Just by reading the name of the game, you will be skeptical of it. Why? It’s simple, because no one has made a decent LOTR game before. Does that change with the latest LOTR game – War in the North? Well it’s a mixed bag, actually. The LOTR fan in me enjoyed it, but well, I even enjoyed those terrible PS2 ones, but is this good enough game to get if you have a passing interest in the lore? I would say yes. But there are some annoying faults that you should know of.
You can choose any one of the three characters (Ranger, Dward or a Mage) in this game, and the game also has a co-op mode, which I feel is pretty well integrated. So with that out of the way, you can even go solo with one of them and play the story mode. After the initial cutscene, you can tune your character’s looks as you wish and thus begins your journey to the North, where you have to defeat Sauron’s mighty General, Agandaur.
Snowblind studios have showed some good artistic design capabilities here, as the game looks fantastic, and you really have to admire the production values.
Your journey is broken into levels, and you also have secondary objectives to complete. The combat system is quite intriguing here, although, can get annoying sometimes. I picked a melee character for my first playthrough – a Ranger who could also wield a bow with exquisite finesse. All the weapons can be upgraded and you also get better weapons during battle or at the blacksmith.
They cost money though, and that’s hard to come by. I hate repairing weapons in any RPG as it breaks the flow for me, and it’s the same here. In fact, this is the one thing I really hate about the game. You can equip weapons that you find during your journey though, and it’s quite limited due to the inventory space concerns.
The combat, surprisingly, is one of the fun things about the game, as killing the Orcs is a lot of fun. When the blade meets their chunky flesh, it feels good and meaty; the dismemberment also adds to the experience. There is a lot of gore in the game along with QTEs which allow you to do some brutal attacks.
The combat also gets a lot repetitive later in the game, as you feel like you are killing the same enemies and doing the same actions. There is a lot less diversity here. The boss fights aren’t that well designed here at all. You fight the usual Troll with a club or some tough mini-boss type guy.
Depending on the character you pick, your teammates can aid you in battle. The mage can cast a shield that recharges your health, and the Dwarf can be a good meatshield.
As I picked the ranger, I had access to swordplay and archery. It’s not that complicated. You fight waves of enemies till you reach your objective, which results in a cutscene.
You will meet some interesting characters in the game, backed up by solid voice acting. You can summon an Eagle called Beleram who can do some massive damage to your enemies. There are plenty of skills that are available to everyone.
It is annoying to talk to the NPCs because they display so less enthusiasm. You probably won’t care about what they have to say. It’s not so bad though, as the voice acting is decent here. It’s weird to say that this but this is, in fact, the best LOTR game out there. While there are some redeeming qualities like great graphics, and fun combat, most of the other things are not worth mentioning.
It does show some glimpses of brilliance, but there isn’t any consistency in the game, which is a tad disappointing.
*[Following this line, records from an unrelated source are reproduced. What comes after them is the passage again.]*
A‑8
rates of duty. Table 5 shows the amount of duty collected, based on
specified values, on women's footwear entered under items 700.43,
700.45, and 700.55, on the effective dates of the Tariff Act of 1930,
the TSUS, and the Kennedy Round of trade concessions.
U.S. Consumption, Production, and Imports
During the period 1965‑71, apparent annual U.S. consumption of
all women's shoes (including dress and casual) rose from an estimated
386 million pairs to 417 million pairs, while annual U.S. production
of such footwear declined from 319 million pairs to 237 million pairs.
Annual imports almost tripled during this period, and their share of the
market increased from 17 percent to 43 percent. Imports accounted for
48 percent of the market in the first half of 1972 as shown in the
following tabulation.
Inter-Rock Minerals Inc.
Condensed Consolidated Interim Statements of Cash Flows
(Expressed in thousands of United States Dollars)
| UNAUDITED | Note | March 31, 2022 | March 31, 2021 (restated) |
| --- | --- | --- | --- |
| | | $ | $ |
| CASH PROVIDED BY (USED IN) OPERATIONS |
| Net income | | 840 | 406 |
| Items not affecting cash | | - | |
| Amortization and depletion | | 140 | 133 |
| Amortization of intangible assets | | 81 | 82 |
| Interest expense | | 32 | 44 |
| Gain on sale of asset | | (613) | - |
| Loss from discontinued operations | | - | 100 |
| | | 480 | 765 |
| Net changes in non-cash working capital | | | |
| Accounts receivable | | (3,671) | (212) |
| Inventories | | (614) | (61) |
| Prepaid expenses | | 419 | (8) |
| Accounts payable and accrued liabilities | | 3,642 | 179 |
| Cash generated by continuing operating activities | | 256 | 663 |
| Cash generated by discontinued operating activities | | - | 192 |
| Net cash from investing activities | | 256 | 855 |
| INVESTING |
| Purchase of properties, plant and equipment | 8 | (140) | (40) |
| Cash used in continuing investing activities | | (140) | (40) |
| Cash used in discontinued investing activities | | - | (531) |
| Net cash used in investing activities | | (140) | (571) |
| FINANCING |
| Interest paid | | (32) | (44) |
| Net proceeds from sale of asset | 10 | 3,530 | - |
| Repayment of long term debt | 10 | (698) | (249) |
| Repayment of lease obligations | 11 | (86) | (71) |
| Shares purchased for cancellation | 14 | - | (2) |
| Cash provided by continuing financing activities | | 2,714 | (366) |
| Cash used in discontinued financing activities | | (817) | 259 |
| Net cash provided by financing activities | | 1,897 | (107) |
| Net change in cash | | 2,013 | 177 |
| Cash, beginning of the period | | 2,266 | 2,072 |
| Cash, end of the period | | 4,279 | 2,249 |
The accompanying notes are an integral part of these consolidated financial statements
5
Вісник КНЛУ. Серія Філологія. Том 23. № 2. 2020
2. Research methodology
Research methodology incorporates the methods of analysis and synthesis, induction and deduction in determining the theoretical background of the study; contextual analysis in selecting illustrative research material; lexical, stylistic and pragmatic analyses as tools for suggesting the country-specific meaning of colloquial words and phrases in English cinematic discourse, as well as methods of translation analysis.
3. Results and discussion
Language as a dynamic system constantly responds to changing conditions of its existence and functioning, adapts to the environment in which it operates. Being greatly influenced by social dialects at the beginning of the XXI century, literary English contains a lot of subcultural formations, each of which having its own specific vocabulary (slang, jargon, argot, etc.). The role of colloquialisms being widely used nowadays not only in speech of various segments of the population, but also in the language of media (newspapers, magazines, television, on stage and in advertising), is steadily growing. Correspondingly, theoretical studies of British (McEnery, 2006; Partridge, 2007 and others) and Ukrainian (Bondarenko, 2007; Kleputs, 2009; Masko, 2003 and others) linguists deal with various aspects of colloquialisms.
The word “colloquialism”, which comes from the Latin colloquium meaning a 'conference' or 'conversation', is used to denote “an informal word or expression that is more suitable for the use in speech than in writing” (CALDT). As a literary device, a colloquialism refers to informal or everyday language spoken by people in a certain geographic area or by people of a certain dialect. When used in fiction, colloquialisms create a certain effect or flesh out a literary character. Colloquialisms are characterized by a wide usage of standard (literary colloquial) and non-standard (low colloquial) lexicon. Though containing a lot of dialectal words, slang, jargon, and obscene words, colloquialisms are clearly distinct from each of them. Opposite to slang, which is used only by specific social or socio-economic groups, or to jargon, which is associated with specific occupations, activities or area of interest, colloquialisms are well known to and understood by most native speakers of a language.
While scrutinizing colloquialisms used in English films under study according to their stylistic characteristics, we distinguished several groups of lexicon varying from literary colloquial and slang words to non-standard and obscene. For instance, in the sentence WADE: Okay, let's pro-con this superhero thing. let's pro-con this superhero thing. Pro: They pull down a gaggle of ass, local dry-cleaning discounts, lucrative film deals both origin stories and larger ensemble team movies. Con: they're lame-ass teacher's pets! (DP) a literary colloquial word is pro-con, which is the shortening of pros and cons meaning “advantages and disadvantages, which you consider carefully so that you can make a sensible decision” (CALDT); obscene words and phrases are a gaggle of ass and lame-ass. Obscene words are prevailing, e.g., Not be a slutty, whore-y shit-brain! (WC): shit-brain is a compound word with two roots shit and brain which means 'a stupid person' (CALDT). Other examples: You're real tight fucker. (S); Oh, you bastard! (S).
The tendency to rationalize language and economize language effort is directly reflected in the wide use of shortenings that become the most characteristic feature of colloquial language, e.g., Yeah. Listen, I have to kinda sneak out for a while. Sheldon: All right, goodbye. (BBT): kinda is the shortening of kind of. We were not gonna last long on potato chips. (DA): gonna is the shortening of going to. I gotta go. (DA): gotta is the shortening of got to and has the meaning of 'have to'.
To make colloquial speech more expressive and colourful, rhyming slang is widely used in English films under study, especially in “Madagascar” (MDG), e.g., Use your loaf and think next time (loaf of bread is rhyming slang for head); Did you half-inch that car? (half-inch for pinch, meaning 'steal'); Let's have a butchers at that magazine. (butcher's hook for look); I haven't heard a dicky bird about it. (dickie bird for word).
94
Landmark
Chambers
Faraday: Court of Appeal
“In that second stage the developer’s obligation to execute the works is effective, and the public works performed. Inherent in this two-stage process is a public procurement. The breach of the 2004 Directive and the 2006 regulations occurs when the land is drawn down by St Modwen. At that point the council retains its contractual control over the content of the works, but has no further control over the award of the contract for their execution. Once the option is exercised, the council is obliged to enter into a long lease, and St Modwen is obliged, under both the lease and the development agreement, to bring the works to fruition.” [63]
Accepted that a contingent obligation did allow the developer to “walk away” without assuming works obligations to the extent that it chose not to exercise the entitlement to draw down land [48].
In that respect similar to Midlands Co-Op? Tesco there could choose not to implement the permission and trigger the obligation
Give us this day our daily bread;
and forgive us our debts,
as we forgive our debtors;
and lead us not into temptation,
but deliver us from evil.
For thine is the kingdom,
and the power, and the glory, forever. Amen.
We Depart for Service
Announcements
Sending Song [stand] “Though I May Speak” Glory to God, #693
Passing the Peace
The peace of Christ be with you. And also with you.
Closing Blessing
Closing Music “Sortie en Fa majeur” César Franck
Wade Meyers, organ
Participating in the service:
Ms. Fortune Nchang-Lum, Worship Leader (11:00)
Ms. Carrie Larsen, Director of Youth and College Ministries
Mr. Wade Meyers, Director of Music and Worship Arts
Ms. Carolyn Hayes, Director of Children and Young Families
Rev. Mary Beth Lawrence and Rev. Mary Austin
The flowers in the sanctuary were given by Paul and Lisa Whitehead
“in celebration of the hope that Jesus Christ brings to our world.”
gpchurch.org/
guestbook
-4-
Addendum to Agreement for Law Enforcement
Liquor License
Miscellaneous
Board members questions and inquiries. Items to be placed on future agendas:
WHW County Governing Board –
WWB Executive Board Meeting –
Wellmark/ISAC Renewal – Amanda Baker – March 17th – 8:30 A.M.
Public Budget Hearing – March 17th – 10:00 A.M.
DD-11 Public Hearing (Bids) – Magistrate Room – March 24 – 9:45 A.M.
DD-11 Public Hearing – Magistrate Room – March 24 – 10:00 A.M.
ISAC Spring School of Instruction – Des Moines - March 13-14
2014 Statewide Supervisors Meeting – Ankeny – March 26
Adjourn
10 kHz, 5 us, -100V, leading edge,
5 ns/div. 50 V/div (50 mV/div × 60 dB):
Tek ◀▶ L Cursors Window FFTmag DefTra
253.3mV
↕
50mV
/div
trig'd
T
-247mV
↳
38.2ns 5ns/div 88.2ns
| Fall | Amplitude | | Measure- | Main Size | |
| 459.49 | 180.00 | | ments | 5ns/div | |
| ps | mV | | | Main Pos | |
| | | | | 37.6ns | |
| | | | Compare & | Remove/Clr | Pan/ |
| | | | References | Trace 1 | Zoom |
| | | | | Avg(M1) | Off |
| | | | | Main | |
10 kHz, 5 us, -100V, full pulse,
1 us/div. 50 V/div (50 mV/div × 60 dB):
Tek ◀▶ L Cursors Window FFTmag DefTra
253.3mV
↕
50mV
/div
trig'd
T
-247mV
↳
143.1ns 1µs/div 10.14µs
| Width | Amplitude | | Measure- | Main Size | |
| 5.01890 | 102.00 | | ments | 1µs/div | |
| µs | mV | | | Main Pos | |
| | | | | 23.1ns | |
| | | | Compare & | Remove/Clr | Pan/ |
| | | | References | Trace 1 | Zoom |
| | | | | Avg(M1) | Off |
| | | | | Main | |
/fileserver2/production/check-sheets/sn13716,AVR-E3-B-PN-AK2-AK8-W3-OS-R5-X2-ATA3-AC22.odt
If you are a LOTR fan, chances are that you already bought this game. But for the people who haven’t, this is a perfect rent if I ever saw one. The game is not that bad, but it isn’t that good either.
Although, I have to give credit to Snowblind studios for a job well done. After all, someone’s making improvements, which can only be a good thing.
This game was reviewed on the Xbox 360.
Great graphics. Satisfying combat.
If you are a LOTR fan, chances are that you already bought this game. But for the people who haven’t, this is a perfect rent if I ever saw one. The game is not that bad, but it isn’t that good either.